↓

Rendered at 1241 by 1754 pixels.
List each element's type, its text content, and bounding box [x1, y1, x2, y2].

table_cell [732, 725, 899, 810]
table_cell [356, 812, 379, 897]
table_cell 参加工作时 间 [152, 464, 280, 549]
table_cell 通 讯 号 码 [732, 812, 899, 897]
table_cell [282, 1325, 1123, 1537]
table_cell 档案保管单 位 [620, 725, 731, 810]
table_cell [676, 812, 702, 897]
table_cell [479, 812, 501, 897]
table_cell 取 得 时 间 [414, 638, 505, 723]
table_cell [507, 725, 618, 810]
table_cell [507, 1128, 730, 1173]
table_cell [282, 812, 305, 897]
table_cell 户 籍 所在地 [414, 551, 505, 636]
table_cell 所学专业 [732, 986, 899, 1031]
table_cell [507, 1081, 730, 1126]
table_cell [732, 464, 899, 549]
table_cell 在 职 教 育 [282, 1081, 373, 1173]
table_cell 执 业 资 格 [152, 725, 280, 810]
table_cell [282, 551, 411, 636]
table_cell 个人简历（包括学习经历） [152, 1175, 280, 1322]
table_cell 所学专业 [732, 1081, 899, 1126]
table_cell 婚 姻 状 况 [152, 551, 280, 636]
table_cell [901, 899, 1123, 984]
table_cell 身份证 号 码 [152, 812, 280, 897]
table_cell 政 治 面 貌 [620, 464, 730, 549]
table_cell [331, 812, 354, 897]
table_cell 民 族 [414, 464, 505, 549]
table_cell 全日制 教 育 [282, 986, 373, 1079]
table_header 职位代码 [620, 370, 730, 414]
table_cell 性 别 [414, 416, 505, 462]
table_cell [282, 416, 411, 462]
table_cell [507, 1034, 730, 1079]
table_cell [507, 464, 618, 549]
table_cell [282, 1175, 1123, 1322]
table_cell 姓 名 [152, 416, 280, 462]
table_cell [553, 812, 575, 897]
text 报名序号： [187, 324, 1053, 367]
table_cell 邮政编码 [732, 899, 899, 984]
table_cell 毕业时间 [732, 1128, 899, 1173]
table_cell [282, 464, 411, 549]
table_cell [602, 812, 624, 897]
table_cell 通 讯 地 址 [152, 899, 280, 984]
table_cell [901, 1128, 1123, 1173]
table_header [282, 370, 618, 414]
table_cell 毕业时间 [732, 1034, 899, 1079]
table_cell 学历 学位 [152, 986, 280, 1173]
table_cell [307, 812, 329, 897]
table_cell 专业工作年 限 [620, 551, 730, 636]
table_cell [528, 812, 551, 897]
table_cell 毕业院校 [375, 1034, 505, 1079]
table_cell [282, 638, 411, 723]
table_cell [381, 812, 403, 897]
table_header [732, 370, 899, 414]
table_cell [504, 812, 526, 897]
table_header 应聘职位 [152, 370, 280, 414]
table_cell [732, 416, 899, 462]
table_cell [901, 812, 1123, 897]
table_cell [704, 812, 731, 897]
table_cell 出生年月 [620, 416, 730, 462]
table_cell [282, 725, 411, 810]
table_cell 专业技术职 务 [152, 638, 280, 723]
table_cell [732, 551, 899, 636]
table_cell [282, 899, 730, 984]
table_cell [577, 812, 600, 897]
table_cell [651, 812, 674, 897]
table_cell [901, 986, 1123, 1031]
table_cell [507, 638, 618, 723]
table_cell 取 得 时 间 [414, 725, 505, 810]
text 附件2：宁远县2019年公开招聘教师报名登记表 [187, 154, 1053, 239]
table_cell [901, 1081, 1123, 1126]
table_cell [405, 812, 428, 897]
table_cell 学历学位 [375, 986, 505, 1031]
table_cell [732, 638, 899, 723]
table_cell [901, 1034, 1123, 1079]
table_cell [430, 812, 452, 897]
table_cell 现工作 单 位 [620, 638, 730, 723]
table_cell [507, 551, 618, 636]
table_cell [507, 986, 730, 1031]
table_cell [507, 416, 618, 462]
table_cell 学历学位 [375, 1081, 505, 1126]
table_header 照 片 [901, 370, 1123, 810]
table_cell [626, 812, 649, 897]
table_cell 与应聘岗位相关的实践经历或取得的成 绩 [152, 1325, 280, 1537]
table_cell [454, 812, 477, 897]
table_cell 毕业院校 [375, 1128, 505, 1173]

↑

#### Assigned task
Go through the entries and repeat each one exactly.

#### Answer section
Rendered at 1241 by 1754 pixels.
List each element's type, its text content, and bounding box [x1, y1, x2, y2].

table_cell [732, 725, 899, 810]
table_cell [356, 812, 379, 897]
table_cell 参加工作时 间 [152, 464, 280, 549]
table_cell 通 讯 号 码 [732, 812, 899, 897]
table_cell [282, 1325, 1123, 1537]
table_cell 档案保管单 位 [620, 725, 731, 810]
table_cell [676, 812, 702, 897]
table_cell [479, 812, 501, 897]
table_cell 取 得 时 间 [414, 638, 505, 723]
table_cell [507, 725, 618, 810]
table_cell [507, 1128, 730, 1173]
table_cell [282, 812, 305, 897]
table_cell 户 籍 所在地 [414, 551, 505, 636]
table_cell 所学专业 [732, 986, 899, 1031]
table_cell [507, 1081, 730, 1126]
table_cell [732, 464, 899, 549]
table_cell 在 职 教 育 [282, 1081, 373, 1173]
table_cell 执 业 资 格 [152, 725, 280, 810]
table_cell [282, 551, 411, 636]
table_cell 个人简历（包括学习经历） [152, 1175, 280, 1322]
table_cell 所学专业 [732, 1081, 899, 1126]
table_cell 婚 姻 状 况 [152, 551, 280, 636]
table_cell [901, 899, 1123, 984]
table_cell 身份证 号 码 [152, 812, 280, 897]
table_cell 政 治 面 貌 [620, 464, 730, 549]
table_cell [331, 812, 354, 897]
table_cell 民 族 [414, 464, 505, 549]
table_cell 全日制 教 育 [282, 986, 373, 1079]
table_header 职位代码 [620, 370, 730, 414]
table_cell 性 别 [414, 416, 505, 462]
table_cell [282, 416, 411, 462]
table_cell [507, 1034, 730, 1079]
table_cell [507, 464, 618, 549]
table_cell [282, 1175, 1123, 1322]
table_cell 姓 名 [152, 416, 280, 462]
table_cell [553, 812, 575, 897]
text 报名序号： [187, 324, 1053, 367]
table_cell 邮政编码 [732, 899, 899, 984]
table_cell 毕业时间 [732, 1128, 899, 1173]
table_cell [282, 464, 411, 549]
table_cell [602, 812, 624, 897]
table_cell 通 讯 地 址 [152, 899, 280, 984]
table_cell [901, 1128, 1123, 1173]
table_header [282, 370, 618, 414]
table_cell 毕业时间 [732, 1034, 899, 1079]
table_cell 学历 学位 [152, 986, 280, 1173]
table_cell [307, 812, 329, 897]
table_cell 专业工作年 限 [620, 551, 730, 636]
table_cell [528, 812, 551, 897]
table_cell 毕业院校 [375, 1034, 505, 1079]
table_cell [282, 638, 411, 723]
table_cell [381, 812, 403, 897]
table_header [732, 370, 899, 414]
table_cell [504, 812, 526, 897]
table_header 应聘职位 [152, 370, 280, 414]
table_cell [732, 416, 899, 462]
table_cell [901, 812, 1123, 897]
table_cell [704, 812, 731, 897]
table_cell 出生年月 [620, 416, 730, 462]
table_cell [282, 725, 411, 810]
table_cell 专业技术职 务 [152, 638, 280, 723]
table_cell [732, 551, 899, 636]
table_cell [282, 899, 730, 984]
table_cell [577, 812, 600, 897]
table_cell [651, 812, 674, 897]
table_cell [901, 986, 1123, 1031]
table_cell [507, 638, 618, 723]
table_cell 取 得 时 间 [414, 725, 505, 810]
text 附件2：宁远县2019年公开招聘教师报名登记表 [187, 154, 1053, 239]
table_cell [901, 1081, 1123, 1126]
table_cell [405, 812, 428, 897]
table_cell 学历学位 [375, 986, 505, 1031]
table_cell [732, 638, 899, 723]
table_cell [901, 1034, 1123, 1079]
table_cell [430, 812, 452, 897]
table_cell 现工作 单 位 [620, 638, 730, 723]
table_cell [507, 551, 618, 636]
table_cell [507, 986, 730, 1031]
table_cell [507, 416, 618, 462]
table_cell 学历学位 [375, 1081, 505, 1126]
table_header 照 片 [901, 370, 1123, 810]
table_cell [626, 812, 649, 897]
table_cell 与应聘岗位相关的实践经历或取得的成 绩 [152, 1325, 280, 1537]
table_cell [454, 812, 477, 897]
table_cell 毕业院校 [375, 1128, 505, 1173]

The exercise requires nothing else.